The Touch ID feature is a useful security feature, and we're sure it will make the iPad less attractive to would be thieves - for those of you who take your iPad everywhere. For the rest of us, we tend to leave our iPads on our desk or coffee table, and Touch ID by itself isn't a compelling reason to upgrade. For this reason, Touch ID is more likely being included to support ApplePay. Our sources indicate that NFC will not be supported, but TouchID Is is more critical for ApplePay support. For example, the Touch ID can be used to fill website forms automatically, providing a simpler, less time consuming purchase experience. Think of it like a single click purchase option, with much better security.
Early reports suggested Apple might release a 12.9" iPad, but a recent release by Apple has pushed that release back indefinitely. We think that's a bad move - the most often requested feature in forums devoted to Apple is a bigger iPad. If Apple is aiming to make the iPad into a notebook killer, a larger screen is the logical first step.

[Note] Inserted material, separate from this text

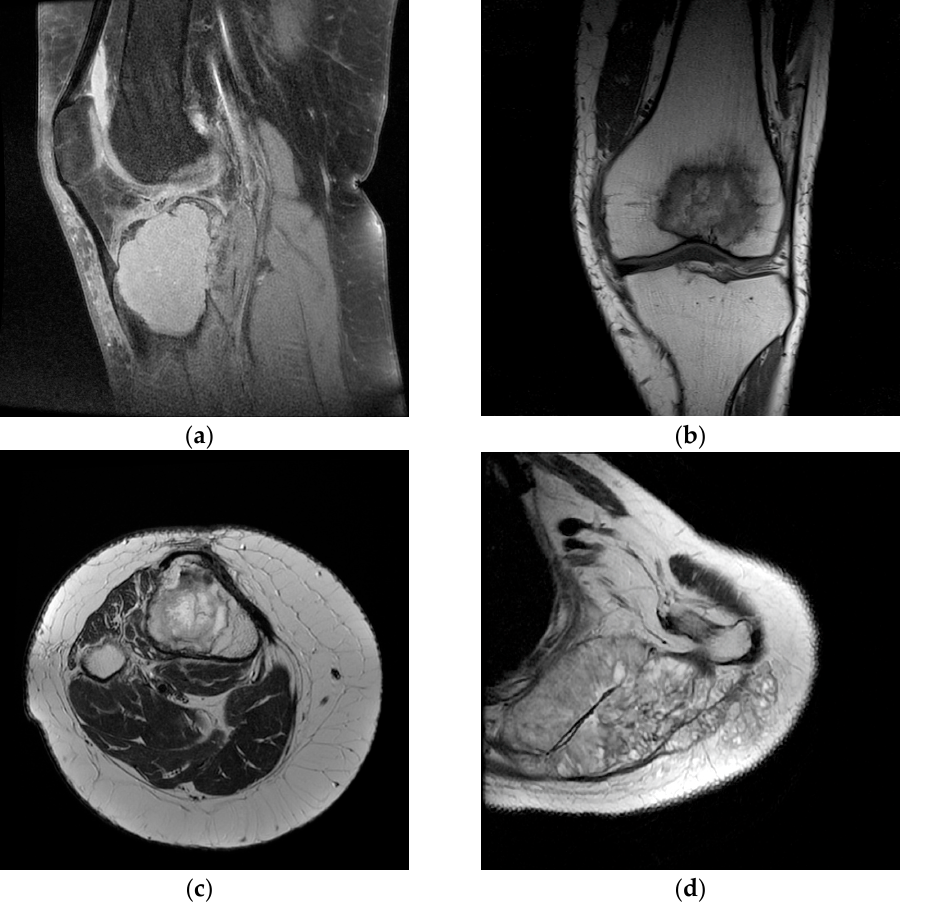
Figure 1. Sample images from the dataset used in the study. ( a ) Benign tumor T1 FS weighted image; ( b ) malignant tumor T1 weighted image; ( c ) benign tumor T2 weighted image; ( d ) malignant tumor T2 weighted image.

In addition, Apple is releasing a gold iPad Air 2, which may appeal to a previously untapped market segment.
We believe the usual:
- Faster processor
- Slimmer form factor
- Memory upgrade
Simply do not resonate with consumers as much as in the past. In the end, existing tablets are powerful enough to run our current apps efficiently, unless perhaps you are a developer or other power user. Do you experience crashes in Safari and Mail? Constant refreshing of Safari tabs? If this has been your iPad experience, Apple's decision to increase the iPad Air 2's memory to 2GB may be just the reason you need to upgrade.
Full sized iPads have traditionally started at $499 for a 16GB base model. While their have been rumors of a price drop on the new iPad Air, a source inside Apple denied a new price point was in the works.
The equivalent Samsung Galaxy Tab S 10.5 16GB costs $499.99, also but has features slightly higher resolution (1600x2560) Super AMOLED screen. While Apple's pricing is competitive, we feel a better price point for Apple is $399.
The iPad Air 2 should do well in the holiday season, but no single compelling feature will drive its sales. The same can be said for competitive tablets - in other words, no tech company is bringing a game changing, gotta-have-it tablet into the 2014 holiday season.
Our guess for the "it" gadget this year? We're giving a nod to the new breed of smartwatches - their feature sets are finally expanding out of the fitness-only market segment and are rapidly garnering broader consumer notice.